Here’s what you need to know about the Age of Heroes, the titular Long Night, and how it ties in to Game of Thrones.
What’s the Long Night?
Thousands of years before the plot points in Game of Thrones, Westeros used to be inhabited by magical creatures like giants and the Children of the Forest, and later, by the First Men.
The Long Night was a winter that lasted an entire generation, caused by the White Walkers’ first invasion of Westeros. Those caught up with the GoT TV series already know that the Children of the Forest created the icy beings in an attempt to protect themselves from the First Men, which later backfired.
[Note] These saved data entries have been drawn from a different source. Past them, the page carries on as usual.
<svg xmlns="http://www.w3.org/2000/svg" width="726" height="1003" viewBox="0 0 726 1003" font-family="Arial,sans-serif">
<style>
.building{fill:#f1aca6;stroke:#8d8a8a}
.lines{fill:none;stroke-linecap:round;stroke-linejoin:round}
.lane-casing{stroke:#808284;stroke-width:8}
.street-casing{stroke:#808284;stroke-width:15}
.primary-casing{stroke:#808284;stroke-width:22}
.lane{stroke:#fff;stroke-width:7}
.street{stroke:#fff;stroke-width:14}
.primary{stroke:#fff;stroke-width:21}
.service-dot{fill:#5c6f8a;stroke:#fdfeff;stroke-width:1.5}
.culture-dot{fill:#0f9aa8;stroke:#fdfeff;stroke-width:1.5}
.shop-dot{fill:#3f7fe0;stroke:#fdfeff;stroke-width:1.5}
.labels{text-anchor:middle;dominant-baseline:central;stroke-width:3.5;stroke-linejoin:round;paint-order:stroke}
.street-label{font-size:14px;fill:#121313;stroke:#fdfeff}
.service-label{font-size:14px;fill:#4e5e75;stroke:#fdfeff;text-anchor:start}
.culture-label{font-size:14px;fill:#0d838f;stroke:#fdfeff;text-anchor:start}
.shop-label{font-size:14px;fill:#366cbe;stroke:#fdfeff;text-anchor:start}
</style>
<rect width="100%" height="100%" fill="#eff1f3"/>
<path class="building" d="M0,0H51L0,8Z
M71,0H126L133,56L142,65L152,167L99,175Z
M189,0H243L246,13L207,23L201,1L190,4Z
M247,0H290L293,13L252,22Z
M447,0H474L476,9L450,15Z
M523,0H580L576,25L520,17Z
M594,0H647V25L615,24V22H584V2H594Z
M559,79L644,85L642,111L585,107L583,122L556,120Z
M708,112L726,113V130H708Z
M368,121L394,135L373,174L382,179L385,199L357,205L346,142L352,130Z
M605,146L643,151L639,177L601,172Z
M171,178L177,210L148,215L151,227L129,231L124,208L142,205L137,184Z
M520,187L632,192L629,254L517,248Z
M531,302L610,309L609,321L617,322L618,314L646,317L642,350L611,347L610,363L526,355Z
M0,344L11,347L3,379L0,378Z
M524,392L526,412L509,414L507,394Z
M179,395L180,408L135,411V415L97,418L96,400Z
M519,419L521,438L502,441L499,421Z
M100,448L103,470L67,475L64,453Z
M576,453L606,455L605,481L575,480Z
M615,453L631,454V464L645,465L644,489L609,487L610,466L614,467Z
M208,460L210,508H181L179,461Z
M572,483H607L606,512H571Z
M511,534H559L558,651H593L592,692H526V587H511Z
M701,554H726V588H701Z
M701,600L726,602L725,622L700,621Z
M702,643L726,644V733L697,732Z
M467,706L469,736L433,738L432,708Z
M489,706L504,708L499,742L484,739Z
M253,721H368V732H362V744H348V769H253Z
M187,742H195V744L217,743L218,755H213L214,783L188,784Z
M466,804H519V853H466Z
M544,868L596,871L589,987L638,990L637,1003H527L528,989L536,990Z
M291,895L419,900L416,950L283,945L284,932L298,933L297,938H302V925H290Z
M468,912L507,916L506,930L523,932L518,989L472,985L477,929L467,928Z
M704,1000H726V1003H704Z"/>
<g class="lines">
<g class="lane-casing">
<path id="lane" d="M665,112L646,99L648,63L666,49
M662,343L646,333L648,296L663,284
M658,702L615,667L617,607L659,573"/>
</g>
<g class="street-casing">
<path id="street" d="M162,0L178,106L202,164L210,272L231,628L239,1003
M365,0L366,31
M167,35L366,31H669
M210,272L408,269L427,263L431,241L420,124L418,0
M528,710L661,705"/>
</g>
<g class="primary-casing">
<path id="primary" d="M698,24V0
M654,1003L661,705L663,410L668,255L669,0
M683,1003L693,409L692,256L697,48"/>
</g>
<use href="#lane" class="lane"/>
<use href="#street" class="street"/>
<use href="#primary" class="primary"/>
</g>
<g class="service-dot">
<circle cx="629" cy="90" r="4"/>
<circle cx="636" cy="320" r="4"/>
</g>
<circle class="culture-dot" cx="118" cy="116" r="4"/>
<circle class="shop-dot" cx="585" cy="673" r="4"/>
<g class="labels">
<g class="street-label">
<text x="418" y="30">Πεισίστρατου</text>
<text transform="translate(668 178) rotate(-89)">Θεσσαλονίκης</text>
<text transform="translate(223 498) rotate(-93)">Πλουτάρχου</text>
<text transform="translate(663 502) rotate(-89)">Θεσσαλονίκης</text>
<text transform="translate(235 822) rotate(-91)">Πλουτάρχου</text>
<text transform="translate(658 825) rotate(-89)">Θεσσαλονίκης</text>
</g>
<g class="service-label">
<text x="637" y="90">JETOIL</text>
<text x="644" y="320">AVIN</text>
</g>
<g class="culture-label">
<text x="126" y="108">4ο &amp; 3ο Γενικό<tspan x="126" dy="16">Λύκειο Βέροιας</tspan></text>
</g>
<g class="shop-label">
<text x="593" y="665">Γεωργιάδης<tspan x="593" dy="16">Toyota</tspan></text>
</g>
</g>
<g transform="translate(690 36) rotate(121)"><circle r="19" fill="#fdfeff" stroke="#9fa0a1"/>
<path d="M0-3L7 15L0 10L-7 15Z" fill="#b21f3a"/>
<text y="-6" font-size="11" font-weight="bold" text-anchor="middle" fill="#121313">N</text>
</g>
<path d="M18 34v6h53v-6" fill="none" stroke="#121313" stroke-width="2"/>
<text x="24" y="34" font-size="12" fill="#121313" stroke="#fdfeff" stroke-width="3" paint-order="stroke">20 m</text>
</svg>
The Long Night resulted in the legendary War for the Dawn, a conflict between the White Walkers versus the Children of the Forest and their new allies, the First Men. (This could set up some pretty epic battle scenes in this new HBO prequel.) Ultimately, the White Walkers were defeated, retreated far north, and were kept out by the Wall.
It’s possible this prequel will also shed light on The Last Hero, a mythical figure in GoT history who’s rarely mentioned in the written series, but is believed to have faced the White Walkers during the Long Night. In one of the novels, Samwell Tarly tells Jon Snow that the The Last Hero even killed a White Walker with dragonsteel.
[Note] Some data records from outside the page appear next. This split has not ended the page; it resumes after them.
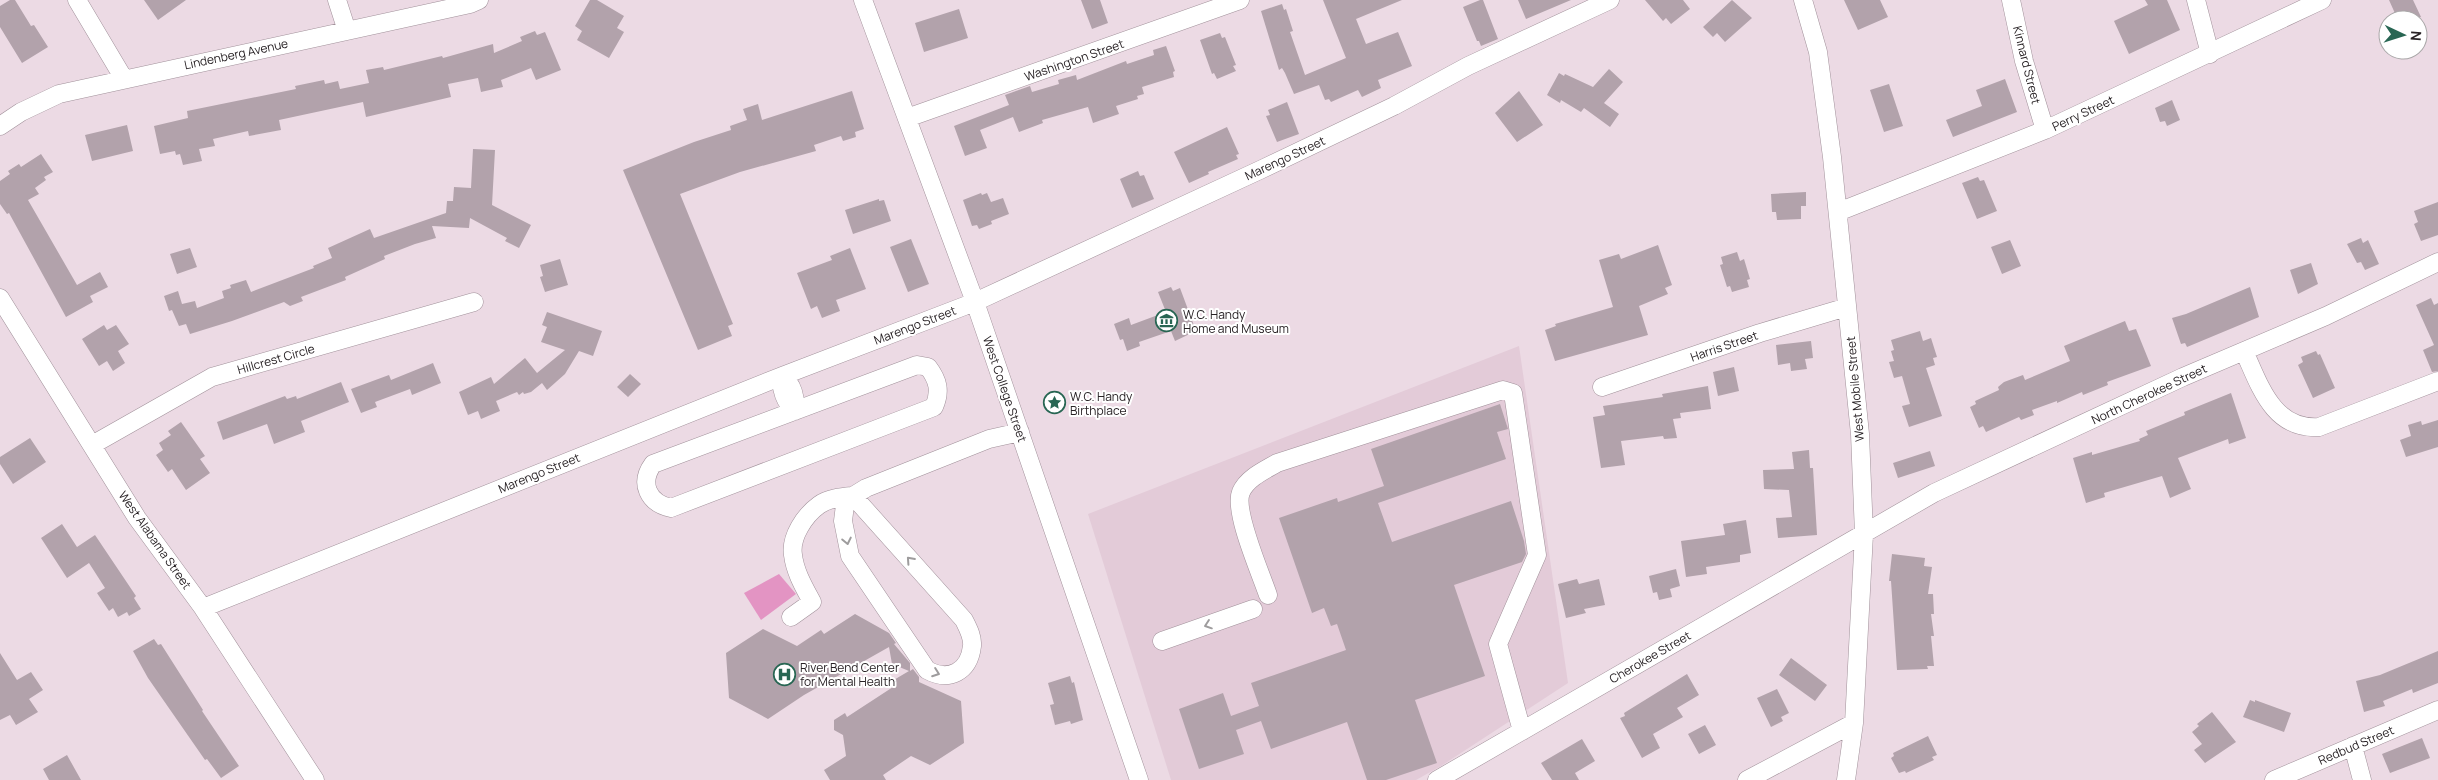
<svg xmlns="http://www.w3.org/2000/svg" width="2438" height="780" font-family="Manrope,sans-serif">
<style>
.built{fill:#e3cbd8}
.green{fill:#e394c3}
.building{fill:#b2a2ab}
.lines{fill:none;stroke-linecap:round;stroke-linejoin:round}
.minor-casing{stroke:#a1919a;stroke-width:19}
.minor{stroke:#fff;stroke-width:18}
.oneway{stroke:#9e9c9d}
.labels{text-anchor:middle;dominant-baseline:central;stroke-width:4;stroke-linejoin:round;paint-order:stroke}
.street-label{font-size:12px;fill:#282225;stroke:#fff}
.poi-label{font-size:12px;fill:#282225;stroke:#fff;text-anchor:start}
</style>
<rect width="100%" height="100%" fill="#ecdae4"/>
<path class="built" d="M1519 346 1568 683 1441 766 1416 780H1171L1088 514Z"/>
<path class="green" d="M779 574 796 594 761 620 744 593Z"/>
<path class="building" d="M10 0H15L31 26 34 25 48 47 22 63 0 27V6Z
M144 0H186L158 20Z
M590 0H597L624 16 617 28 624 32 609 58 577 40 582 31 575 26Z
M1081 0H1100L1108 23 1092 29Z
M1323 0H1402L1356 19 1366 44 1398 32 1412 66 1378 80 1381 88 1362 97 1358 90 1331 102 1329 99 1325 100 1319 85 1294 94 1285 73 1282 68 1279 70 1261 11 1282 4 1284 10 1286 9 1293 31 1290 32 1305 75 1346 58Z
M1480 0H1483L1498 39 1481 46 1479 41H1477L1463 7Z
M1518 0H1571L1526 19Z
M1645 0H1683L1690 9 1671 24 1666 18 1663 21Z
M1732 0 1752 18 1725 42 1717 33 1713 37 1703 27Z
M1844 0H1880L1888 17 1858 30Z
M2145 0H2167L2180 30 2129 54 2114 21 2148 5Z
M2389 0H2413L2421 17 2413 20H2398Z
M959 9 968 38 924 52 915 23Z
M535 31 537 35 545 32 561 70 536 80 531 68 501 80 503 87 481 92 478 78 448 84 451 97 366 117 363 102 279 120 281 130 249 136 248 131 213 139 215 146 199 149 202 161 183 165 180 154 176 155 175 151 160 154 154 126 188 118 187 111 296 89 295 86 324 80 325 84 338 81 340 89 369 83 366 70 383 67 384 70 442 56 443 58 493 44 494 53 522 41 520 37Z
M1220 33 1222 38 1225 37 1236 65 1233 66 1236 71 1217 79 1214 73 1212 74 1200 40Z
M1166 46 1175 71 1173 72 1174 77 1142 87 1144 94 1137 96 1138 99 1116 106 1119 114 1093 123 1088 107 1042 120 1043 123 1019 132 1013 117 980 130 987 148 965 156 954 126 1009 105 1005 95 1030 86 1032 92 1059 84 1058 80 1076 75 1077 80 1126 61 1127 64 1154 55 1153 50Z
M1609 69 1623 82 1604 103 1619 114 1610 127 1584 108 1581 112 1561 100 1560 103 1547 95 1559 73 1564 76 1565 74 1593 87Z
M2005 79 2017 112 1953 137 1946 120 1982 106 1976 90Z
M1889 84 1903 126 1884 132 1870 90Z
M852 91 864 129 855 132 856 137 843 141 841 136 814 145 816 151 740 172 680 194 733 324 728 326 732 336 698 350 623 170 694 142 731 130 730 126 747 120 743 109 758 104 762 120Z
M1519 91 1543 125 1517 142 1495 113Z
M2172 100 2180 120 2167 126 2165 121 2160 122 2155 108Z
M1287 102 1299 134 1277 142 1266 116 1270 115 1268 110Z
M127 125 133 151 92 161 85 135Z
M1227 127 1239 154 1236 155 1238 159 1208 172 1209 174 1189 183 1174 152Z
M473 149 495 150 492 205 531 225 519 248 505 241 507 238 470 218 469 228 432 226 436 238 415 244 384 256 385 259 345 277 346 280 301 297 303 301 290 306 284 302 232 321 190 334 186 324 179 326 172 310 169 311 164 296 178 291 182 304 195 301 197 308 224 298 222 291 231 288 230 285 246 280 251 292 314 268 313 266 332 258 328 248 370 229 374 238 446 213 447 201H453L454 187 471 188Z
M41 154 53 172 44 177 46 180 35 188 39 194 28 200 77 285 100 272 108 287 90 296 93 302 66 317 9 213 7 214 0 204V181L10 174 8 171 19 164 21 167Z
M1138 171 1140 176 1144 175 1154 199 1132 208 1120 179Z
M1978 177 1980 181 1984 180 1997 211 1977 219 1962 183Z
M1806 192V206H1801V219L1777 220 1776 212H1772L1771 194Z
M981 193 982 195 987 193 991 202 1003 198 1009 214 991 221 992 224 979 229 977 225 972 226 963 200Z
M879 199V201L884 200 891 221 853 234 845 210Z
M2438 202V235L2421 241 2414 224 2418 222 2414 211Z
M2361 238 2363 243 2368 240 2379 264 2365 270 2361 262 2357 263 2347 244Z
M911 239 929 284 908 292 890 247Z
M2010 240 2021 266 2002 274 1991 247Z
M1658 245 1672 285 1665 288 1668 294 1639 306 1648 335 1555 361 1545 330 1556 326 1555 324 1613 307 1599 260 1619 254 1621 259Z
M190 248 197 267 177 274 170 254Z
M850 248 866 289 836 300 840 311 822 318 817 306 811 309 797 273 832 260 830 256Z
M1737 252 1740 261 1744 259 1750 279 1747 280 1749 287 1732 292 1730 286 1727 287 1720 265 1723 264 1721 257Z
M560 259 568 285 545 292 540 277 543 276 540 265Z
M2311 263 2318 284 2298 294 2290 270Z
M1171 287 1173 291 1180 288 1196 331 1175 341 1171 331 1139 342 1140 346 1127 351 1123 339 1120 340 1114 324 1129 318 1131 325 1166 312 1158 292Z
M2250 287 2259 317 2187 347 2185 343 2181 344 2172 318 2186 314Z
M2431 298 2434 305 2438 303V371L2432 372 2423 350 2434 345 2416 305Z
M547 312 602 331 593 356 579 351 565 374 547 390 542 383 531 392 524 394 523 392 519 395 517 392 496 401 500 411 481 419 478 411 468 415 459 392 491 377 494 384 525 358 537 373 565 350 541 342 547 327 542 325Z
M2125 321 2129 331 2136 329 2151 366 2107 382 2108 385 2083 395 2082 392 2057 403V401L2032 410 2034 415 2021 420 2019 417 1986 432 1983 426 1979 428 1970 407 1976 404 1975 401 1999 390 1998 387 2004 382 2023 375 2025 380 2070 361 2064 346Z
M104 325 107 330 116 325 129 344 118 351 125 363 113 371 107 361 99 366 82 339Z
M1920 331 1923 341 1931 338 1937 357 1933 358 1935 365 1926 368 1942 416 1909 427 1902 406 1910 404 1902 376 1894 378 1889 362 1894 361 1891 351 1894 350 1891 340Z
M1811 341 1813 358 1805 359 1807 369 1791 371 1790 363 1778 365 1776 345Z
M2316 351 2318 355 2320 354 2335 388 2313 398 2298 365 2303 362 2301 357Z
M433 363 441 383 412 395 410 389 375 402 377 407 361 413 351 389 389 375 391 380Z
M1734 367 1739 391 1718 396 1713 372Z
M630 374 641 384 628 397 617 387Z
M341 382 349 402 301 421 305 432 274 444 267 424 223 440 217 422 285 396 287 399 296 396 297 399Z
M1708 386 1711 409 1680 413 1681 418 1673 419 1677 438 1664 439 1663 436 1621 441 1625 465 1601 468 1593 417 1605 415 1603 406 1663 397 1662 394Z
M2231 393 2246 438 2229 444 2228 439 2178 458 2191 489 2170 498 2162 476 2104 493 2105 497 2086 503 2073 458 2092 452V455L2140 441 2139 439 2148 435 2146 431 2185 415 2184 412Z
M1500 404 1508 429 1497 432 1506 459 1378 503 1392 542 1511 501 1524 541 1526 554 1522 562 1454 585 1485 676 1415 700 1437 763 1386 780H1367L1347 722 1271 749 1261 721 1236 730 1244 754 1199 769 1179 709 1223 693 1231 716 1259 706 1251 683 1346 650 1337 624 1331 626 1324 608 1312 613 1279 518 1337 498 1338 502 1384 486 1371 449Z
M2438 420V447L2406 457 2400 440 2411 436 2408 425 2421 421 2422 425Z
M181 422 205 456 200 459 210 473 186 490 172 469 168 472 156 455 163 450 159 443 171 435 168 431Z
M30 438 46 462 13 484 0 464V457Z
M1809 450 1810 468H1813L1817 535 1778 538 1776 518 1792 517 1789 490 1764 489 1763 470 1794 469 1792 452Z
M1930 451 1935 466 1898 478 1893 463Z
M1746 520 1751 553 1740 555V562L1706 567 1707 574 1686 577 1681 541 1725 535 1723 524Z
M62 524 77 547 95 535 136 596 134 598 141 609 129 616 127 612 118 617 113 608 109 611 97 593 105 588 89 563 67 578 41 538Z
M1892 554 1925 558 1924 566 1932 567 1928 594H1933L1934 614H1931L1934 636H1931L1934 666H1927L1928 669 1897 670 1891 581H1889Z
M1676 569 1680 586 1670 589 1672 597 1659 600 1657 592 1653 593 1649 576Z
M1577 579 1579 584 1599 579 1605 605 1584 609 1586 613 1566 618 1558 584Z
M855 614 889 633 896 643 894 644 910 663V671L913 669 919 677V682L961 701 964 743 930 765 911 756 883 775 886 780H830L824 770 846 756 843 735 834 730V720L845 713 847 717 893 687 892 681 909 671 892 664 889 647 804 695 768 719 729 698 726 653 763 629 797 646 821 630 824 634Z
M154 639 158 645 161 644 203 710 202 711 239 766 221 778 207 759 205 760 148 678 133 651Z
M2438 651V683L2413 693 2412 689 2383 701 2385 706 2364 712 2356 681 2380 675Z
M0 653 17 680 31 672 43 690 29 699 38 712 16 725 10 715 0 720Z
M1791 658 1827 685 1815 701 1779 675Z
M1687 674 1699 695 1677 708 1683 717 1653 734 1660 748 1642 758 1620 718 1625 716 1624 713Z
M1070 676 1072 683 1074 682 1083 720 1071 724 1070 721 1055 725 1050 705 1054 704 1048 683Z
M1777 689 1789 713 1781 717 1783 721 1771 727 1757 698Z
M2250 700 2255 702V700L2291 713 2284 732 2243 717Z
M2212 712 2236 742 2205 763 2194 750 2202 744 2192 732 2199 726 2197 724Z
M1705 725 1716 745 1699 754 1688 734Z
M1928 736 1937 755 1932 757 1934 760 1906 773 1905 771 1899 773 1891 758 1894 756 1893 753Z
M2422 738 2430 758 2390 773 2382 754Z
M1582 739 1595 761 1575 773 1579 780H1552L1541 763Z
M67 755 81 780H49L43 769Z"/>
<g class="lines">
<defs>
<path id="minor" d="M77 0 124 79
M337 0 347 31
M863 0 975 302 1139 780
M1803 0 1818 52 1832 157 1860 434 1864 534 1854 723 1846 780
M2011 0 2024 61 2045 130
M2196 0 2210 54
M907 118 1240 0
M0 126 21 112 59 94 470 4 479 0
M1838 212 2045 130 2322 0
M0 298 137 518 203 608 315 780
M2244 351C2260 386 2273 430 2319 427L2438 381
M917 365 928 367C938 380 941 391 934 407L671 508C648 503 639 483 653 464Z
M782 376C793 384 796 398 795 411 785 402 780 389 782 376Z
M1602 387 1760 333 1847 307
M92 445 212 377 474 302
M853 496 964 620C968 628 973 637 972 646 969 672 949 682 927 670L850 556 843 521 845 505 853 496 866 488 989 439 1020 432
M1268 595C1261 574 1233 511 1241 492 1247 478 1265 470 1277 463L1503 390 1513 393 1537 555 1498 644 1522 731
M203 608 782 376 975 302 1260 170 1394 106 1468 66 1610 0
M791 617 812 602C804 587 795 572 793 555 790 537 805 515 819 505 829 498 842 497 853 496
M1162 641 1253 609
M2353 746 2362 780
M1437 780 1934 493 2183 377 2326 316 2438 262
M1747 780 1854 723
M2274 780 2438 710"/>
</defs>
<use href="#minor" class="minor-casing"/>
<use href="#minor" class="minor"/>
</g>
<defs><path id="oneway-chevron" d="M-2-3.5L2.5 0L-2 3.5" fill="none" stroke-width="1.6" stroke-linecap="round" stroke-linejoin="round" transform="scale(1.25)"/></defs>
<g class="oneway">
<use href="#oneway-chevron" transform="translate(847 541) rotate(78)"/>
<use href="#oneway-chevron" transform="translate(910 560) rotate(-132)"/>
<use href="#oneway-chevron" transform="translate(1208 625) rotate(161)"/>
<use href="#oneway-chevron" transform="translate(936 673) rotate(20)"/>
</g>
<defs>
<symbol id="museum-ring" viewBox="-11 -11 22 22"><circle r="9.5" fill="#fff" stroke="#286653" stroke-width="1.5"/><path d="M0-6L6-3V-2H-6V-3ZM-5-1h2V3h-2ZM-1-1h2V3h-2ZM3-1h2V3H3ZM-6 4H6V6H-6Z" fill="#286653"/></symbol>
<symbol id="sight-ring" viewBox="-11 -11 22 22"><circle r="9.5" fill="#fff" stroke="#286653" stroke-width="1.5"/><path d="M0-6L1.8-2.2L6-1.7L2.9 1.2L3.7 5.4L0 3.3L-3.7 5.4L-2.9 1.2L-6-1.7L-1.8-2.2Z" fill="#286653"/></symbol>
<symbol id="hospital-ring" viewBox="-11 -11 22 22"><circle r="9.5" fill="#fff" stroke="#286653" stroke-width="1.5"/><path d="M-5-5h3v3.5h4V-5h3V5h-3V1.5h-4V5h-3Z" fill="#286653"/></symbol>
</defs>
<g fill-rule="evenodd">
<use href="#museum-ring" x="1154" y="308" width="25" height="25"/>
<use href="#sight-ring" x="1042" y="390" width="25" height="25"/>
<use href="#hospital-ring" x="772" y="662" width="25" height="25"/>
</g>
<g class="labels">
<g class="street-label">
<text transform="translate(236 54) rotate(-12)">Lindenberg Avenue</text>
<text transform="translate(1074 60) rotate(-19)">Washington Street</text>
<text transform="translate(2027 65) rotate(76)">Kinnard Street</text>
<text transform="translate(2083 113) rotate(-25)">Perry Street</text>
<text transform="translate(1285 158) rotate(-25)">Marengo Street</text>
<text transform="translate(915 325) rotate(-21)">Marengo Street</text>
<text transform="translate(1724 346) rotate(-19)">Harris Street</text>
<text transform="translate(276 359) rotate(-16)">Hillcrest Circle</text>
<text transform="translate(1005 389) rotate(71)">West College Street</text>
<text transform="translate(1855 389) rotate(-95)">West Mobile Street</text>
<text transform="translate(2149 394) rotate(-25)">North Cherokee Street</text>
<text transform="translate(539 473) rotate(-22)">Marengo Street</text>
<text transform="translate(155 540) rotate(55)">West Alabama Street</text>
<text transform="translate(1650 657) rotate(-30)">Cherokee Street</text>
<text transform="translate(2356 745) rotate(-23)">Redbud Street</text>
</g>
<g class="poi-label">
<text x="1183" y="314">W.C. Handy<tspan x="1183" dy="14">Home and Museum</tspan></text>
<text x="1070" y="396">W.C. Handy<tspan x="1070" dy="14">Birthplace</tspan></text>
<text x="800" y="667">River Bend Center<tspan x="800" dy="14">for Mental Health</tspan></text>
</g>
</g>
<g transform="translate(2403 35) rotate(94)"><circle r="24" fill="#ffffff" stroke="#a9a7a8"/>
<path d="M0-4L9 19L0 12L-9 19Z" fill="#286653"/>
<text y="-8" font-size="14" font-weight="bold" text-anchor="middle" fill="#282225">N</text>
</g>
</svg>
However, it’s unknown who this hero was, or what his fate was, though some fans theorize that he’s the same person as Azor Ahai, who’s know for the wielding the glowing sword Lightbringer.
And what is the Age of Heroes, anyway?
The Ringer notes that all we know about the Age of Heroes comes from what the characters in the books say happened, plus a companion book, The World of Ice and Fire. Samwell Tarly notes in A Feast for Crows that “the First Men only left us runes on rocks, so everything we know…comes from accounts set down by septons thousands of years later.” And those accounts are debated by maesters in Samwell’s era.
According to Mashable, the Age of Heroes started when, after centuries of war, the First Men signed a peace pact with the Children of the Forest and the giants. It ended when the Andals, another tribe of men, invaded Westeros and went to war with just about everyone.
Some iconic GoT clans were founded in this time.
The Wrap notes that during the Age of Heroes, families we know and love from Game of Thrones—like the Starks and the Lannisters—got their start. Because there’s not too much source material to go on, the prequel could focus on a variety of things. There’s Brandon the Builder, who may be the “Stark of legend” HBO is teasing; he’s known in legend for building many of Westeros’s main structures, like the Wall, and starting the Night’s Watch. There’s also Lann the Clever, the founder of the Lannisters, who took over Casterly Rock.
And as for “the mysteries of the East,” the prequel could discuss Grazdan the Great, who founded a city built on slave labor, similar to Slaver’s Bay, or Valyria (the Targaryen’s place of origin), the capital of an empire (with dragons) that got destroyed. Despite its destruction, its language, Valyrian, remains in Game of Thrones.
But everything we know about the Long Night could be wrong.
Goodman has a lot of creative wiggle room with this new prequel, so everything we think we know about the Long Night could end up completely differently onscreen. Don’t be surprised to have your expectations upended about the world of Westeros, and beyond.